The Delphi Automotive Parts Crisis - why did it happen?
Delphi is the amalgamation of former GM parts disions: Delco, Harrison, Inland and quite a few others, including the former Frigidaire Automotive line.
It recently filed for reorganization under bankruptcy... leading many to fear tens of thousands of high wage jobs lost.
This may seem to some a little bit of a surprise but, to those of us with close ties, it's been forewarned a long time.
* If GM hadnt started the benefits package to attract scarce labor after WWII, in order to meet pent-up consuner demand we wouldnt be having a lot of these problems
* If GM and Ford hadnt been shortsighted and knuckled under too easily to easily to the unions, they wouldnt be going slowly bankrupt... it's not a matter of 'if' but 'when'
* if Unions had tended to their knitting and acted more like a guild than a labor agent, we wouldnt have a lot of this mess.
The charter of any union should be to protect their interests, thus the membership, by providing a quality product at a reasonable price. Doing so involves weeding out rejects.
My whole family is GM/Harrison/Delphi... my dad and brothers retired from Dayton plants; fortunately they saw this coming and, having a choice during the spin-off, opted for GM retirement over Delphi.
- A no-brainer, you say? Uh, no... strangely some likened the spin-off to the forced divestiture of ATT. They thought that, freed of the GM shackles, like the Baby Bells - Delphi would take off and fly. Not EVEN close!
EVERY family dinner involved a 'preaching to the choir' litany about the waste and corruption in the assembly lines. The unions were self-centered and corrupt when I worked there in the sixties and it only got worse.
Just from MY experience:
- Had two grievances filed on me when I was on the line for attempting to streamline my job, incidently increasing quality
- On overtime assignments, I was repeatedly bumped into the worst job on the line by a union committeeman, who had a total on 1.5 years on the job, 1 less than me. That stopped when my foreman suggested I file a grievance against the committeeman.

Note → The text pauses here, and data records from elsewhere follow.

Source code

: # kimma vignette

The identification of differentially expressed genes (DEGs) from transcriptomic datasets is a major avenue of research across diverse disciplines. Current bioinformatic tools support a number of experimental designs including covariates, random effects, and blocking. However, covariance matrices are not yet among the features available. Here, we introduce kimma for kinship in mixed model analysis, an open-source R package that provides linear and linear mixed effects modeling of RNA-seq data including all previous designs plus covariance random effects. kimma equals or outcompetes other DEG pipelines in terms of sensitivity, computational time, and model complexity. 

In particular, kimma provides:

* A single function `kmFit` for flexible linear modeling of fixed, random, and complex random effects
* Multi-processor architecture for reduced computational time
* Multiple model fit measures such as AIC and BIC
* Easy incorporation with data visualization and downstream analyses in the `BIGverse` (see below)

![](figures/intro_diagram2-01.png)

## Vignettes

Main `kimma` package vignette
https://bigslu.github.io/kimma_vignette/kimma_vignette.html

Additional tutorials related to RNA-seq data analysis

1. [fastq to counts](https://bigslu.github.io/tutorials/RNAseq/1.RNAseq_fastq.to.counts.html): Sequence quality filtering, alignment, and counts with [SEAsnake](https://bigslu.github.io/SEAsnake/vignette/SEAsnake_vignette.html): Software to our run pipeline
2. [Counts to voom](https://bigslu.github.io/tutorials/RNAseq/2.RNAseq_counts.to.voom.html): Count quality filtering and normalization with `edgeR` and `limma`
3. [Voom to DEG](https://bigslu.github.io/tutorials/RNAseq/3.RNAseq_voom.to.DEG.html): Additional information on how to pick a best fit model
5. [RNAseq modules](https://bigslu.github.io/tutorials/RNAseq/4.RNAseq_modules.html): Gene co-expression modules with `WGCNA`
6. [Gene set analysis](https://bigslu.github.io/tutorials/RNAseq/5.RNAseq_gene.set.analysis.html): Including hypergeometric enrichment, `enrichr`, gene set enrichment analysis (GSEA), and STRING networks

My Father in Law, OTOH, was ALSO a retired 30 year GM employee, but he was notorious for complaining that auto prices were too high for him to afford a new car (he'd have had to cut down on his VFW bar tab) and, in the same breath, brag about how he didnt do anything the whole shift.

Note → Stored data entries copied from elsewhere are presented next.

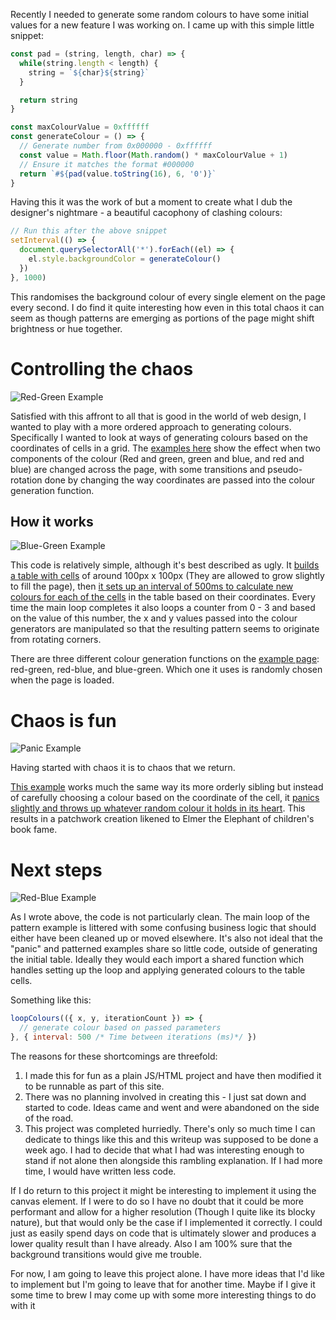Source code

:Recently I needed to generate some random colours to have some initial values for a new feature I was working on. I came up with this simple little snippet:
```js
const pad = (string, length, char) => {
  while(string.length < length) {
    string = `${char}${string}`
  }

  return string
}

const maxColourValue = 0xffffff
const generateColour = () => {
  // Generate number from 0x000000 - 0xffffff
  const value = Math.floor(Math.random() * maxColourValue + 1)
  // Ensure it matches the format #000000
  return `#${pad(value.toString(16), 6, '0')}`
}
```

Having this it was the work of but a moment to create what I dub the designer's nightmare - a beautiful cacophony of clashing colours:
```js
// Run this after the above snippet
setInterval(() => {
  document.querySelectorAll('*').forEach((el) => {
    el.style.backgroundColor = generateColour()
  })
}, 1000)
```

This randomises the background colour of every single element on the page every second. I do find it quite interesting how even in this total chaos it can seem as though patterns are emerging as portions of the page might shift brightness or hue together.

# Controlling the chaos

![Red-Green Example](red-green-banner.png)

Satisfied with this affront to all that is good in the world of web design, I wanted to play with a more ordered approach to generating colours. Specifically I wanted to look at ways of generating colours based on the coordinates of cells in a grid.
The [examples here]({"name":"ColourWave-Home"}) show the effect when two components of the colour (Red and green, green and blue, and red and blue) are changed across the page, with some transitions and pseudo-rotation done by changing the way coordinates are passed into the colour generation function.

## How it works

![Blue-Green Example](blue-green-banner.png)

This code is relatively simple, although it's best described as ugly. It [builds a table with cells](https://github.com/EuanEdgar/euanedgar.github.io/tree/913aa1df49e68fc7ac747637efbe09a7ac82e617/src/sites/colour_wave/utils/colourWave/base/createTable) of around 100px x 100px (They are allowed to grow slightly to fill the page), then [it sets up an interval of 500ms to calculate new colours for each of the cells](https://github.com/EuanEdgar/euanedgar.github.io/blob/913aa1df49e68fc7ac747637efbe09a7ac82e617/src/sites/colour_wave/utils/colourWave/base/index.js) in the table based on their coordinates. Every time the main loop completes it also loops a counter from 0 - 3 and based on the value of this number, the x and y values passed into the colour generators are manipulated so that the resulting pattern seems to originate from rotating corners.

There are three different colour generation functions on the [example page]({"name":"ColourWave-Home"}): red-green, red-blue, and blue-green. Which one it uses is randomly chosen when the page is loaded.

# Chaos is fun

![Panic Example](panic-banner.png)

Having started with chaos it is to chaos that we return.

[This example]({"name":"ColourWave-Panic"}) works much the same way its more orderly sibling but instead of carefully choosing a colour based on the coordinate of the cell, it [panics slightly and throws up whatever random colour it holds in its heart](https://github.com/EuanEdgar/euanedgar.github.io/blob/913aa1df49e68fc7ac747637efbe09a7ac82e617/src/sites/colour_wave/utils/colourWave/base/panic.js). This results in a patchwork creation likened to Elmer the Elephant of children's book fame.

# Next steps

![Red-Blue Example](red-blue-banner.png)

As I wrote above, the code is not particularly clean. The main loop of the pattern example is littered with some confusing business logic that should either have been cleaned up or moved elsewhere. It's also not ideal that the "panic" and patterned examples share so little code, outside of generating the initial table. Ideally they would each import a shared function which handles setting up the loop and applying generated colours to the table cells.

Something like this:

```js
loopColours(({ x, y, iterationCount }) => {
  // generate colour based on passed parameters
}, { interval: 500 /* Time between iterations (ms)*/ })
```

The reasons for these shortcomings are threefold:
1. I made this for fun as a plain JS/HTML project and have then modified it to be runnable as part of this site.
1. There was no planning involved in creating this - I just sat down and started to code. Ideas came and went and were abandoned on the side of the road.
1. This project was completed hurriedly. There's only so much time I can dedicate to things like this and this writeup was supposed to be done a week ago. I had to decide that what I had was interesting enough to stand if not alone then alongside this rambling explanation. If I had more time, I would have written less code.

If I do return to this project it might be interesting to implement it using the canvas element. If I were to do so I have no doubt that it could be more performant and allow for a higher resolution (Though I quite like its blocky nature), but that would only be the case if I implemented it correctly. I could just as easily spend days on code that is ultimately slower and produces a lower quality result than I have already. Also I am 100% sure that the background transitions would give me trouble.

For now, I am going to leave this project alone. I have more ideas that I'd like to implement but I'm going to leave that for another time. Maybe if I give it some time to brew I may come up with some more interesting things to do with it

The locals in Dayton were, and presumably are, more concerned with appealing the cases of their members caught dealing drugs than helping Delphi find a way to keep the plants open.
And NO, my family WASNT management they were line workers.. and my brothers both were foremen at one time then gave it up because upper plant management didnt care about trying to eliminate waste and low productivity, only about 'making the shift quota'... much of which ended up in the rework bin, because it couldnt pass the final quality check.

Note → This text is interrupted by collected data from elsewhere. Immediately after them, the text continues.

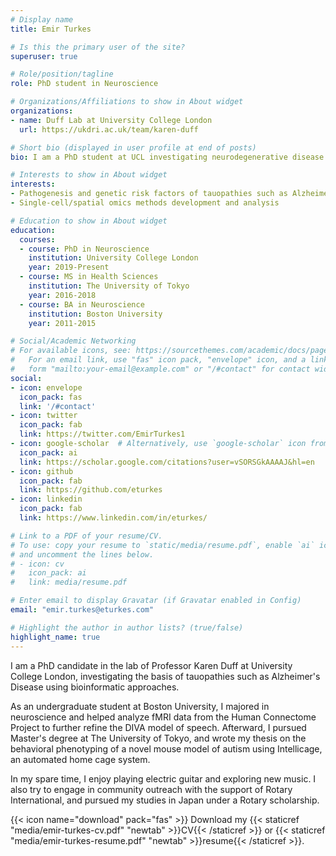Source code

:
 ```yaml
---
# Display name
title: Emir Turkes

# Is this the primary user of the site?
superuser: true

# Role/position/tagline
role: PhD student in Neuroscience

# Organizations/Affiliations to show in About widget
organizations:
- name: Duff Lab at University College London
  url: https://ukdri.ac.uk/team/karen-duff

# Short bio (displayed in user profile at end of posts)
bio: I am a PhD student at UCL investigating neurodegenerative disease using bioinformatic methods.

# Interests to show in About widget
interests:
- Pathogenesis and genetic risk factors of tauopathies such as Alzheimer's Disease
- Single-cell/spatial omics methods development and analysis

# Education to show in About widget
education:
  courses:
  - course: PhD in Neuroscience
    institution: University College London
    year: 2019-Present
  - course: MS in Health Sciences
    institution: The University of Tokyo
    year: 2016-2018
  - course: BA in Neuroscience
    institution: Boston University
    year: 2011-2015

# Social/Academic Networking
# For available icons, see: https://sourcethemes.com/academic/docs/page-builder/#icons
#   For an email link, use "fas" icon pack, "envelope" icon, and a link in the
#   form "mailto:your-email@example.com" or "/#contact" for contact widget.
social:
- icon: envelope
  icon_pack: fas
  link: '/#contact'
- icon: twitter
  icon_pack: fab
  link: https://twitter.com/EmirTurkes1
- icon: google-scholar  # Alternatively, use `google-scholar` icon from `ai` icon pack
  icon_pack: ai
  link: https://scholar.google.com/citations?user=vSORSGkAAAAJ&hl=en
- icon: github
  icon_pack: fab
  link: https://github.com/eturkes
- icon: linkedin
  icon_pack: fab
  link: https://www.linkedin.com/in/eturkes/

# Link to a PDF of your resume/CV.
# To use: copy your resume to `static/media/resume.pdf`, enable `ai` icons in `params.toml`, 
# and uncomment the lines below.
# - icon: cv
#   icon_pack: ai
#   link: media/resume.pdf

# Enter email to display Gravatar (if Gravatar enabled in Config)
email: "emir.turkes@eturkes.com"

# Highlight the author in author lists? (true/false)
highlight_name: true
---
```

I am a PhD candidate in the lab of Professor Karen Duff at University College London, investigating the basis of tauopathies such as Alzheimer's Disease using bioinformatic approaches.

As an undergraduate student at Boston University, I majored in neuroscience and helped analyze fMRI data from the Human Connectome Project to further refine the DIVA model of speech. Afterward, I pursued Master's degree at The University of Tokyo, and wrote my thesis on the behavioral phenotyping of a novel mouse model of autism using Intellicage, an automated home cage system.

In my spare time, I enjoy playing electric guitar and exploring new music. I also try to engage in community outreach with the support of Rotary International, and pursued my studies in Japan under a Rotary scholarship.

{{< icon name="download" pack="fas" >}} Download my {{< staticref "media/emir-turkes-cv.pdf" "newtab" >}}CV{{< /staticref >}} or {{< staticref "media/emir-turkes-resume.pdf" "newtab" >}}resume{{< /staticref >}}.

Now all that doesnt seem remarkable on the face of it... but do we remember WHY Japanese cars got their market in the US?
Bottom Line for Unions: They would rather have permanent layoffs, and protect the high wages and benefits of the remaining workers
Bottom Line for automotive middle management: "Dont rock the boat, all that matters is short term numbers"
Bottom line for US corporations? "Pay it now AND pay it later."
Summary for ALL of us: The shift from corporate pension to independent retirement funds, IRA and 401K, came 30 years too late.